A contraceptive diaphragm or cap is a circular dome made of thin, soft silicone, although they come in different shapes, sizes and materials. You need to use it with a gel that kills sperm called spermicide. The most common active ingredient of spermicides is nonoxynol-9.
How the Cap or diaphragm works
A contraceptive diaphragm or cap is reusable and inserted into the vagina before sex. It is covered in spermicide (a gel that kills sperm) and prevents pregnancy by covering the cervix so sperm can’t get into the womb.
You need to go to your doctor or nurse to get fitted for a cap or diaphragm and it can take some time to learn how to use them.

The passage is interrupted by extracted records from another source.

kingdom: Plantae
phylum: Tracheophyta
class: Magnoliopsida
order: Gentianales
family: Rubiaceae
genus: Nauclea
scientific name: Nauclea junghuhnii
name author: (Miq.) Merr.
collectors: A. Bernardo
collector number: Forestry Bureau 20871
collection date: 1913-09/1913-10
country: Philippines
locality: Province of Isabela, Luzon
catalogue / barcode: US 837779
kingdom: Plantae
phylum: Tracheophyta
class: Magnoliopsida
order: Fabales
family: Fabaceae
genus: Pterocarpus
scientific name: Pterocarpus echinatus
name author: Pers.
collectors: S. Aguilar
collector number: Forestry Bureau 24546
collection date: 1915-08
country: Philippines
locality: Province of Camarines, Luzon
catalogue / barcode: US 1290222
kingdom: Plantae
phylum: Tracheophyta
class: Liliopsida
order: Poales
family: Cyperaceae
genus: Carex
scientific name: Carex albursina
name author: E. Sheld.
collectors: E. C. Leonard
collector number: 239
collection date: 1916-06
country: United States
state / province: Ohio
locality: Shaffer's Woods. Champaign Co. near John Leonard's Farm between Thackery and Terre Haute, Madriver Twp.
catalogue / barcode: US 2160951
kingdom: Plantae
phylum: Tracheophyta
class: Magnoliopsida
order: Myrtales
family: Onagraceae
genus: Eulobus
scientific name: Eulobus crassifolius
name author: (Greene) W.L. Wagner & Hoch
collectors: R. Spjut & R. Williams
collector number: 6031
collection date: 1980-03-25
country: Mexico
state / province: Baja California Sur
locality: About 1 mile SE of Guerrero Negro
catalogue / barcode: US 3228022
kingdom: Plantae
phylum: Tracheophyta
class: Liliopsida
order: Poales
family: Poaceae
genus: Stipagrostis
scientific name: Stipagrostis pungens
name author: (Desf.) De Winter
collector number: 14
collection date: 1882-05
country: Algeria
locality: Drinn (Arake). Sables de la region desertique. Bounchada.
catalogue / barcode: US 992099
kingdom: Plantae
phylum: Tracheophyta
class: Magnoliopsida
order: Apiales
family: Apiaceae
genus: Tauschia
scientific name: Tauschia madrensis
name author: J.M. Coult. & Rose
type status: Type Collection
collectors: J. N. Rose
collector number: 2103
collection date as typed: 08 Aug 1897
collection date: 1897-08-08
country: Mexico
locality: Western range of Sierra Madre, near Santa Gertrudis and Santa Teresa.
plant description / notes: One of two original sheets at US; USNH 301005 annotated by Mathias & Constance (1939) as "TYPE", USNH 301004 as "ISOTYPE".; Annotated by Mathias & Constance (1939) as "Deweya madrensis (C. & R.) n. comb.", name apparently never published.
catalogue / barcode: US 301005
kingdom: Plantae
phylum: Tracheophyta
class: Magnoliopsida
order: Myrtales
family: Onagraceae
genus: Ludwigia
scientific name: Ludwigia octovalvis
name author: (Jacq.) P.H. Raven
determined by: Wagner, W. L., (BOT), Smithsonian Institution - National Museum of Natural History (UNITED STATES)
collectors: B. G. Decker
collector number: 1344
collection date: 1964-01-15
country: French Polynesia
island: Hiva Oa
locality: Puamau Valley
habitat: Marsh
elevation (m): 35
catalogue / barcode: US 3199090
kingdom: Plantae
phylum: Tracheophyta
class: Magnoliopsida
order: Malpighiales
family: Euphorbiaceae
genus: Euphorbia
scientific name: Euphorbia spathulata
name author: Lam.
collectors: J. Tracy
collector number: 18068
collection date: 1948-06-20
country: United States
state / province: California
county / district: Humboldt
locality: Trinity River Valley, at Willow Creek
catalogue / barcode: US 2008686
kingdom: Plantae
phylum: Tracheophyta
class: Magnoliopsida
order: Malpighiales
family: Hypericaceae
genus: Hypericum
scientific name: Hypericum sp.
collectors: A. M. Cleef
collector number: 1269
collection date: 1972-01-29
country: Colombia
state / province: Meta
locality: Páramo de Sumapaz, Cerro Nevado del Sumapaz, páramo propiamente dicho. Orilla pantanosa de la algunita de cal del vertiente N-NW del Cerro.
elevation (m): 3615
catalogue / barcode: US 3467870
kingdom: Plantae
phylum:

They normally advise you wait until at least six weeks after having a baby before having a diaphragm or cap. You can have them after a miscarriage or abortion, but you may need to get a different size fitted.
Your doctor or nurse may give you a temporary cap or diaphragm to practice with at home, and will show you how to put in. You’ll need to go back to see them so they can check it’s the right size and that you can put it in properly. Whilst you practice you won’t be protected against pregnancy.
To insert a cap and diaphragm, you will be shown how to put spermicide on it, and to squeeze it between your finger and up inside the vagina. It’s important to check that your cervix is covered.
You need to make sure you don’t remove the cap or the diaphragm for at least six hours after the last time you had sex. You can leave them in up to 24 hours. After six hours has passed, you remove the cap or diaphragm by hooking your finger under its rim, loop or strap and gently pulling it down and out.
They are reusable – read the instructions for how to wash and look after it.
Most women can use the same diaphragm or cap for a year before they need to replace it. You may need a different size if you gain or lose more than 3kg in weight, or have had a baby.
How to stop
Stopping using cap or diaphragms is easy, you just don’t insert one before you have sex.
In general they have little to no after effects, but check out our survey results to see what others have experienced.
Things that can go wrong
The most common thing that can go wrong is that the cap doesn’t cover your cervix because it’s the wrong size or doesn’t fit properly. You may also accidentally remove the diaphragm or cap too soon – less than six hours after you had sex. If these things happen you may need to use emergency contraception.
There is a small chance you could develop toxic shock syndrome if the cap or diaphragm is left in for several days. This happens at a rate of 2.4 cases per 100,000 women using diaphragms, when it is left in for more than 24 hours.
Some women can be more likely to develop cystitis, bladder infections or bacterial vaginosis when they use a cap or diaphragm. If this happens your doctor or nurse can check the size as changing it to a smaller size may help.
Some people are sensitive to the chemicals in latex or spermicide
Like condoms, quite a lot of things can make diaphragms and caps less effective. If any of the following happen you should seek advice about emergency contraception:
If it gets damaged or has holes in it
You don’t use spermicide or extra spermicide when you use it or have more sex
You have sex three hours or more after you put it in and don’t use extra spermicide
Some oil based products (like oils and lotions) can damage latex based diaphragms or caps.